En outre, poursuit le rapport, dans ce contexte de crise déclenchée par la pandémie du coronavirus, les femmes ont également été exposées à des violences économiques. Il explique que «pour les femmes subissant des violences physiques, psychologiques et/ou sexuelles, la dépendance économique constitue une arme de plus s’ajoutant à l’arsenal de l’agresseur. La menace d’expulsion du domicile sans moyens de subsistance est vécue comme une peur justifiant l’acceptation des violences par les femmes concernées». Par ailleurs, le rapport a mis l’accent sur les dispositifs juridiques et institutionnels qui se sont adaptés aux mesures de l’état d’urgence au Maroc. Il a notamment relevé que les limites aux dispositifs juridiques et procéduraux mis en place, dont le report des jugements de divorce, ont aggravé les violences économiques liées aux pensions alimentaires. Le rapport a également pointé du doigt les difficultés techniques du dispositif de plaintes électroniques, ainsi que la digitalisation des procédures de dépôt de plainte pas assez inclusive à l’égard de la population analphabète.
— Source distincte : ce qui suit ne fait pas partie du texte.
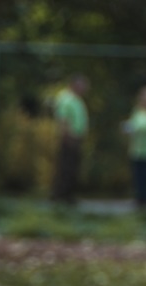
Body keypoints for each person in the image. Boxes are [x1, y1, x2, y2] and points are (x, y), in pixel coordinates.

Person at [50, 74, 89, 205]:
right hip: (69, 137)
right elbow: (64, 119)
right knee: (66, 167)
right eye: (82, 85)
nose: (85, 88)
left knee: (72, 167)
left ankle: (69, 195)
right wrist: (66, 136)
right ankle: (61, 196)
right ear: (74, 85)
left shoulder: (77, 99)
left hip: (76, 137)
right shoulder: (66, 99)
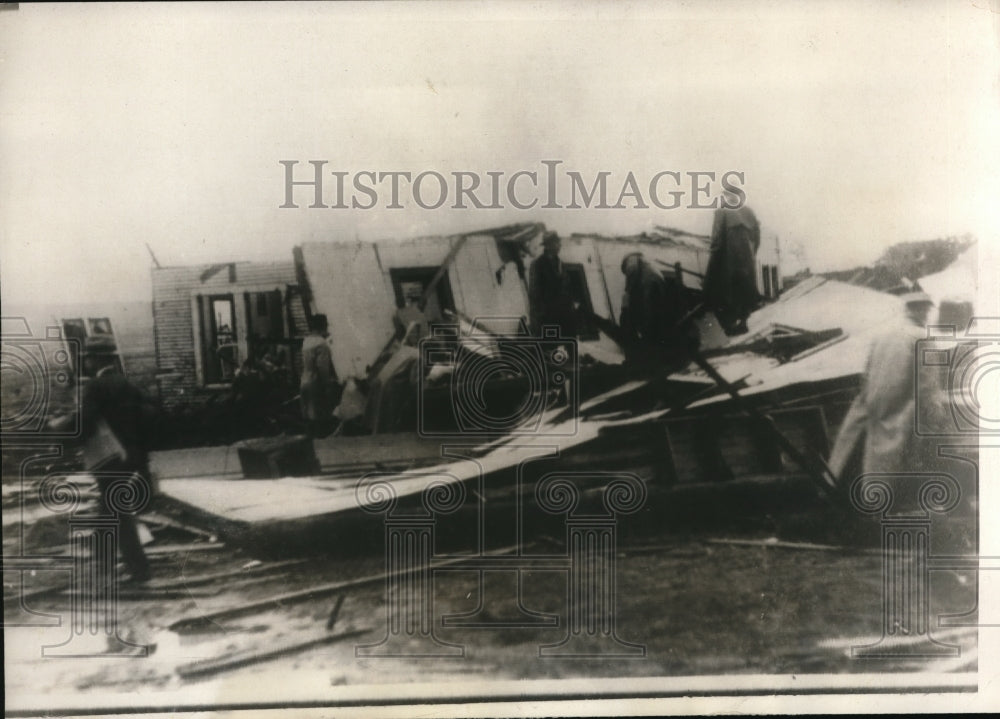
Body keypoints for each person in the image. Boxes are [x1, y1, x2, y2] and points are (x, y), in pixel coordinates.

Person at [828, 292, 938, 482]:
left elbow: (866, 376)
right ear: (921, 310)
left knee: (857, 458)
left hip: (869, 406)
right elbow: (927, 386)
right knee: (890, 466)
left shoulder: (882, 335)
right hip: (899, 410)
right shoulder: (922, 337)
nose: (927, 315)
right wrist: (934, 415)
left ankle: (838, 489)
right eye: (926, 311)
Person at [79, 345, 156, 583]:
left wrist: (63, 433)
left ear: (95, 359)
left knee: (117, 513)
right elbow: (147, 418)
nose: (86, 363)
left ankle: (139, 570)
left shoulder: (95, 386)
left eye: (88, 359)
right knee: (110, 507)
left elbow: (87, 423)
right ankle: (104, 560)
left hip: (109, 457)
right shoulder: (128, 384)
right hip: (130, 457)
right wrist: (141, 459)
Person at [703, 188, 761, 335]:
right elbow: (757, 239)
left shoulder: (722, 211)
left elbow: (716, 239)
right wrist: (751, 255)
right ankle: (743, 322)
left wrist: (713, 261)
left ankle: (729, 327)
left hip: (728, 262)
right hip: (747, 264)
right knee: (745, 291)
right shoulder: (749, 212)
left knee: (716, 290)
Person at [619, 252, 693, 366]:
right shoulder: (650, 268)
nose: (627, 275)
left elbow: (645, 307)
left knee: (648, 331)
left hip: (652, 306)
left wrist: (627, 295)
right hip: (659, 310)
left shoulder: (633, 264)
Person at [527, 232, 577, 338]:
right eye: (556, 243)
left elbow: (567, 288)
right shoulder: (538, 265)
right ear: (548, 246)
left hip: (564, 316)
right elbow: (534, 294)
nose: (560, 245)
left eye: (559, 242)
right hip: (548, 317)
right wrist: (539, 318)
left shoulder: (560, 264)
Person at [300, 314, 337, 437]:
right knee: (320, 420)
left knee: (309, 419)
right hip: (316, 384)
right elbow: (323, 368)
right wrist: (328, 386)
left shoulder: (307, 341)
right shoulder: (321, 344)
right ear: (323, 326)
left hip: (304, 382)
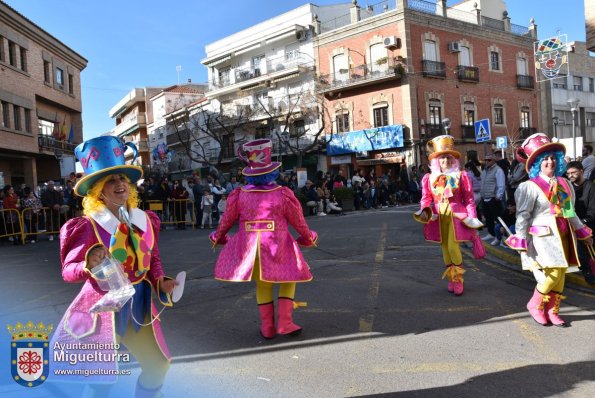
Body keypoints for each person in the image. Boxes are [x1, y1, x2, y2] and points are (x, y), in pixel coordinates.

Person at [49, 136, 177, 396]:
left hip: (139, 306)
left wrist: (160, 279)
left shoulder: (144, 220)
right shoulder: (87, 226)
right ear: (98, 190)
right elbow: (68, 271)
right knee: (102, 379)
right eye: (111, 180)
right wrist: (87, 267)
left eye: (123, 179)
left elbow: (152, 259)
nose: (120, 184)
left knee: (158, 365)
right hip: (101, 310)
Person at [210, 138, 317, 339]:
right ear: (272, 171)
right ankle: (285, 323)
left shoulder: (239, 195)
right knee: (289, 280)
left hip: (251, 249)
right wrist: (308, 236)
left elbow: (226, 220)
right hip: (279, 245)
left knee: (263, 285)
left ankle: (267, 327)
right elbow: (298, 221)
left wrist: (219, 236)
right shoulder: (283, 194)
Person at [505, 133, 592, 326]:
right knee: (552, 273)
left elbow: (570, 212)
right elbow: (523, 216)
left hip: (563, 233)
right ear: (537, 163)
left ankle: (553, 311)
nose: (550, 162)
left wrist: (581, 231)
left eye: (553, 157)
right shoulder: (529, 187)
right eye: (545, 159)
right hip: (542, 236)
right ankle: (535, 304)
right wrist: (520, 239)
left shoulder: (565, 183)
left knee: (561, 273)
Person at [413, 135, 485, 296]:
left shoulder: (461, 176)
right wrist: (426, 211)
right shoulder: (429, 178)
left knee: (453, 247)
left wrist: (472, 218)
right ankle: (452, 279)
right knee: (445, 248)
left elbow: (469, 199)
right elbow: (426, 199)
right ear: (436, 161)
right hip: (439, 217)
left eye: (448, 157)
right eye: (441, 158)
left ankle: (459, 280)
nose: (445, 160)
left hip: (456, 217)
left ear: (453, 160)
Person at [566, 161, 595, 284]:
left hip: (589, 224)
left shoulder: (591, 187)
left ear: (582, 172)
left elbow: (593, 211)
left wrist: (582, 223)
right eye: (568, 173)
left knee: (587, 253)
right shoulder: (568, 187)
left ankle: (589, 274)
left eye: (574, 173)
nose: (570, 176)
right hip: (574, 225)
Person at [480, 153, 506, 242]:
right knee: (488, 218)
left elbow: (501, 184)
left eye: (489, 160)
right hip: (485, 197)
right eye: (485, 160)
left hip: (493, 198)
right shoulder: (484, 171)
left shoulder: (498, 170)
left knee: (498, 218)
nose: (487, 162)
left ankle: (499, 237)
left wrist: (498, 196)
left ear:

Cependant, les OSC qui ont élaboré ce rapport d’analyse ont émis un certain nombre de recommandations afin de garantir aux victimes de violences conjugales ou familiales un accès à des services de prise en charge. Parmi ces recommandations, les OSC proposent la mise en place de nouveaux services tels qu’un numéro vert gratuit pour signaler les actes de violence et un service de réception de plaintes et d’assistance à distance via un service de messagerie gratuit. Elles préconisent également d’ajouter, dans les autorisations de déplacement exceptionnel, une mention relative aux déplacements dans les tribunaux ou services liés à la lutte contre la violence, ou encore des dispositifs de signalement d’urgence en coordination avec les forces de l’ordre dans des espaces accessibles et ouverts pendant des circonstances exceptionnelles.
Les OSC invitent également à prendre des mesures qui visent à prévenir les violences par la mise en place de mesures d’éloignement de l’agresseur en cas de violence domestique pendant le confinement, par l’octroi d’autorisations de déplacement exceptionnelles en cas de confinement ou de couvre-feu pour les personnes majeures.
Enfin, les OSC recommandent le renforcement et la mise en œuvre de la politique nationale de lutte contre la violence basée sur le genre ou encore la prise en considération et l’alignement des normes marocaines sur les normes internationales. Rappelons que ce rapport se veut un éclairage du point de vue de 19 centres d’écoute associatifs s’étant mobilisés pour prêter assistance aux victimes en dépit des contraintes et de moyens limités. Les organisations de la société civile de défense des droits des femmes ont fait part de leur volonté, à travers la publication de ce rapport, de mettre l’accent sur la nature cumulative des différentes formes de violence qui se renforcent mutuellement et rendent le foyer un lieu peu sûr pour les femmes en cette période difficile. Elles interpellent également l’ensemble des partenaires concernés sur la responsabilité commune de proposer des services continus de qualité à toutes les femmes, quelle que soit leur situation. La coordination du rapport a été appuyée par ONU Femmes dans le cadre du projet «Prévention, protection et réponse aux violences faites aux femmes et aux filles au Maroc» financé par le gouvernement du Canada.